UK businesses are wasting on average £88,725 every year through outdated payment practices, claims a report.
Tungsten Network’s inaugural Friction Index report, which covered 442 firms around the world, found that a total of almost 6,500 man hours are wasted annually due to paper-based manual processes, chasing invoice exceptions, discrepancies and errors and responding to supplier enquiries.
Tungsten said an average of 125 hours a week are lost to "friction", which if multiplied over a year by a UK average hourly pay rate of £13.65, resulted in the £88,725 figure.
Bigger businesses that employ over 1,000 workers experience more friction that their smaller counterparts.
Larger companies are more likely to deal with international suppliers that involve additional tariff and compliance issues. A lack of automation burdens account departments with unnecessary time-consuming activities.
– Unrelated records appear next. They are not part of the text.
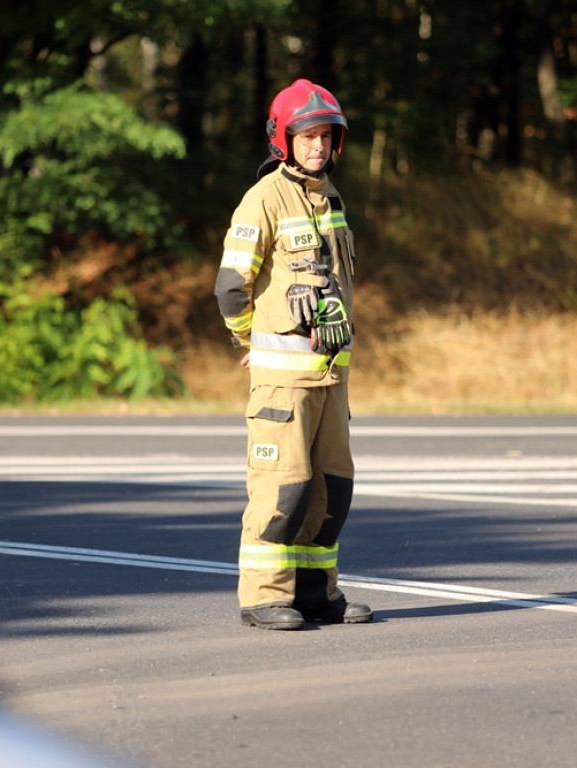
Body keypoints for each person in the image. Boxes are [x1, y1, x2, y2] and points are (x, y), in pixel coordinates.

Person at [214, 78, 372, 630]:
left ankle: (315, 593)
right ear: (283, 139)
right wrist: (248, 340)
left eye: (326, 136)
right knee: (283, 489)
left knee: (330, 491)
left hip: (331, 377)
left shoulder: (330, 198)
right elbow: (230, 287)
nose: (318, 146)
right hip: (283, 381)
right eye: (307, 136)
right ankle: (263, 596)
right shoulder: (263, 199)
Rick Hurwitz, Tungsten Network CEO, said: “Numerous processes in the financial world remain cumbersome and time-consuming when they needn’t be. Technology means we can do away with the tiresome and menial tasks that clog business workstreams and instead boost productivity and efficiency."
He said he was "surprised" that businesses failed to streamline their payment processes in a digital age where suitable technologies are available.
Less than a third of businesses in the index believed their position had improved compared to six months ago.
Over a third, mostly businesses employing over 1,000 people, put friction resolution as a top priority for 2017.
Friction is a shared global problem, said Tungsten. International companies experience issues at almost the same rate, with US businesses reporting slightly more issues than the rest of the world.
“If businesses aren’t tied up chasing invoices or receiving phone calls from suppliers doing the same, they have more time to explore opportunities for growth with existing customers and go after new ones. If all the data from past invoices is easily accessible, opportunities to identify variances that will target inefficiencies are more visible," said Hurwitz.